= Selected extract =
>> Start

Skip to content

Transcription API

The transcription flow has three resources:

  • File (/api/files/) — the audio you upload. Once uploaded, transcription starts automatically.
  • Transcript (/api/transcripts/) — the result, with metadata (language, duration, word count) and download links for SRT and DOCX.
  • Task (/api/tasks/) — the background job that did the work (useful for retry).

All endpoints in this section require either a session cookie or an API key — see Authentication.


  1. POST /api/files/ — upload an audio file inside an existing project. The response gives you a file.id. Transcription is enqueued automatically.
  2. Poll GET /api/files/{id}/ until status becomes transcribed (success) or failed.
  3. GET /api/transcripts/ or GET /api/transcripts/{id}/ — read the resulting transcript record.
  4. GET /api/transcripts/{id}/download/?type=srt|docx — fetch a time-limited download URL for the file.

Upload an audio file. Auto-triggers transcription when the caller’s subscription has remaining minutes.

Auth: API key or session.

Content-Type: multipart/form-data

Form fields:

FieldRequiredDescription
projectyesID of the project the file belongs to. Must be visible to the caller.

>> End

= Given request 1 =
Condense the passage of the transcription API page that begins "The transcription flow has three resources" into a shorter form, keeping its main facts.
= Given request 2 =
Extend the transcription API page, starting after its final line.
The records that come next have no connection to the transcription API page.

= Listed entries =

>> Start

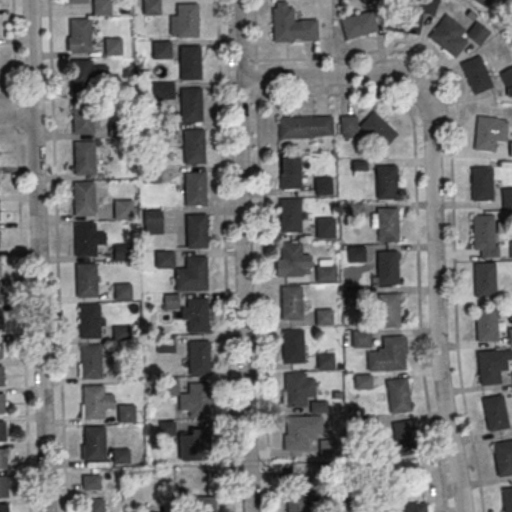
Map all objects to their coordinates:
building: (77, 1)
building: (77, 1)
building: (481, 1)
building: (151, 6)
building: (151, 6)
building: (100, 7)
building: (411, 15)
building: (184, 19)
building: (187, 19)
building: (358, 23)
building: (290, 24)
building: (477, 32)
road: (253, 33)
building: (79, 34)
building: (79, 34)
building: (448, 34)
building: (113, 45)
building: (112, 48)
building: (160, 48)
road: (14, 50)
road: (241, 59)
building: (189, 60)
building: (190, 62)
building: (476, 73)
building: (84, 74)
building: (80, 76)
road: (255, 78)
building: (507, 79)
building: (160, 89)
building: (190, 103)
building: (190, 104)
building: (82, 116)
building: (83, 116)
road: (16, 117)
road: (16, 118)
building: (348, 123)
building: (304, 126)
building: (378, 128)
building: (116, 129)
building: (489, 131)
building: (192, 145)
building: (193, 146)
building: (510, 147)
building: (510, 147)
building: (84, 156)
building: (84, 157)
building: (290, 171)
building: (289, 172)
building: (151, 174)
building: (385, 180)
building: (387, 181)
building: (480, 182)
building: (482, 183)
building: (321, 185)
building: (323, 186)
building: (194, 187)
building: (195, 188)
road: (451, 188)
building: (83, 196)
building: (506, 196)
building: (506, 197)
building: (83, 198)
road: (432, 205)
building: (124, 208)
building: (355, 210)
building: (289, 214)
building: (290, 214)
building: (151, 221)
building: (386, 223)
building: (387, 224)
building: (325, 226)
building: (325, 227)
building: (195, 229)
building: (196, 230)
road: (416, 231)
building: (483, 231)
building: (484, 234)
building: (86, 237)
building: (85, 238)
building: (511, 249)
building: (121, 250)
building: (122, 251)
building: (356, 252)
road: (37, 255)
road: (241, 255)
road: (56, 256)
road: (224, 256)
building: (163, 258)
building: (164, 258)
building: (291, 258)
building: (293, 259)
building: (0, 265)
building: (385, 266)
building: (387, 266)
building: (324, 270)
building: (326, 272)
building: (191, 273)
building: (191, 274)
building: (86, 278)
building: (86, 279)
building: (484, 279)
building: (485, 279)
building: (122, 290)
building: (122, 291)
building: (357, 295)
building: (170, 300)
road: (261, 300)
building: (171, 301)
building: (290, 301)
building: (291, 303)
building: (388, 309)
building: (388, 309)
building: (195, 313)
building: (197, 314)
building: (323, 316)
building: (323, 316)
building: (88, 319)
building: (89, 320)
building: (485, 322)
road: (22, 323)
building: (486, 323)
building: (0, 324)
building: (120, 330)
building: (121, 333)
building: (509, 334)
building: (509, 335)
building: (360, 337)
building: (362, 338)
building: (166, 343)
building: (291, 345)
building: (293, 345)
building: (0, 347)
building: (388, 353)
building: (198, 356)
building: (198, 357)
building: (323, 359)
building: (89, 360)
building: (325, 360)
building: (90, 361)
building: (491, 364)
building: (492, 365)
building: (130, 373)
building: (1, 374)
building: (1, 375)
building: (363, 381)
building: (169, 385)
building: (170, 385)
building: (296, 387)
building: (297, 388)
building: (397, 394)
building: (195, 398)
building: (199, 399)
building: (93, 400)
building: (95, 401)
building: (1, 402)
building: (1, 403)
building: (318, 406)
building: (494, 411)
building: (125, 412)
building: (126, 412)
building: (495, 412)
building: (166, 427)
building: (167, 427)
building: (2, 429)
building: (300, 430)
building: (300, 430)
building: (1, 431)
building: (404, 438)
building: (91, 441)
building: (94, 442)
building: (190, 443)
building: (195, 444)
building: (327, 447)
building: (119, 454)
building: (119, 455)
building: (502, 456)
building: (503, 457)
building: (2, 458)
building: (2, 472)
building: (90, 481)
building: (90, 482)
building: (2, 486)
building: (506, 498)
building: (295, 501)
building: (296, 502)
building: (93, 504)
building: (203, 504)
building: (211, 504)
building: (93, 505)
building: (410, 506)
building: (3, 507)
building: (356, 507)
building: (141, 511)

>> End
>> Start

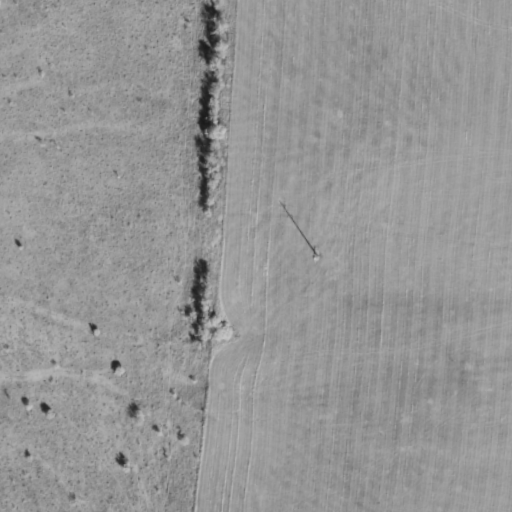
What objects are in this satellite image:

>> End
>> Start

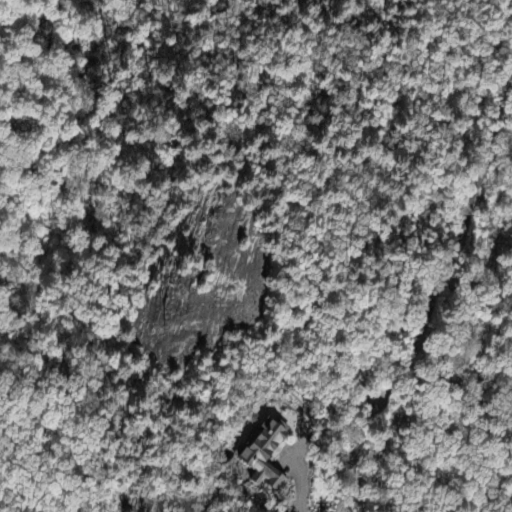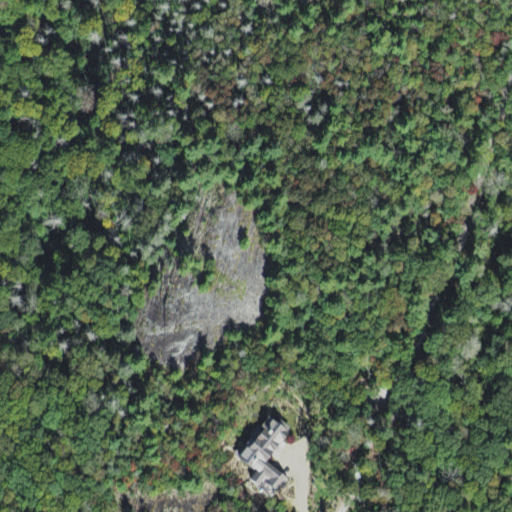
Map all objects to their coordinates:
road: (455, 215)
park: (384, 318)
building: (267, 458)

>> End

= Exercise answer 1 =
Transcription involves three resources. The File (/api/files/) is the uploaded audio, and uploading it starts transcription automatically. The Transcript (/api/transcripts/) is the result, with language, duration, word count, and SRT and DOCX download links. The Task (/api/tasks/) is the background job that did the work, useful for retry.

= Exercise answer 2 =
fileyesThe audio file. Common formats are supported (mp3, wav, m4a, flac, ogg, mp4, …).
file_typeyesSet to audio for transcription. Other values (csv, xlsx, srt, vtt) are used for non-audio uploads.

Response (201 Created):

{
"id": 4217,
"project": 312,
"original_filename": "interview.wav",
"file_type": "audio",
"status": "transcribing",
"duration_seconds": 1834.2,
"uploaded_at": "2026-05-17T14:02:11Z"
}

Example:

Terminal window
curl -X POST https://app.uspeech.io/api/files/ \
-H "Authorization: Api-Key abc123.longersecretstringhere" \
-F "project=312" \
-F "file_type=audio" \
-F "file=@./interview.wav"

⚠️ Important: a 201 only means the upload was accepted and the job was queued. The transcript itself is produced asynchronously — see the polling pattern below.


Read a single file, including its current status.

Auth: API key or session.

Response (200 OK): same shape as the POST response above.

StatusMeaning
uploadedFile saved, transcription not yet queued (used by non-audio uploads).
transcribingTranscription is in progress.
transcribedTranscription completed successfully. A Transcript record now exists.
failedTranscription failed. Check Transcript.error_reason for details — see Status Codes & Errors.
analyzing, completedSet when downstream analysis is running or finished (not relevant for the transcription-only flow).
Terminal window
file_id=4217
while :; do
status=$(curl -sS "https://app.uspeech.io/api/files/${file_id}/" \
-H "Authorization: Api-Key $USPEECH_KEY" | jq -r .status)
echo "$(date -u +%H:%M:%S) status=$status"
case "$status" in
transcribed|failed) break ;;
esac
sleep 10
done

💡 Tip: transcription typically takes ~1/8 of the audio’s duration. A 10-minute call is usually done in well under two minutes.


List transcripts visible to the caller (scoped to projects they can see).

Auth: API key or session.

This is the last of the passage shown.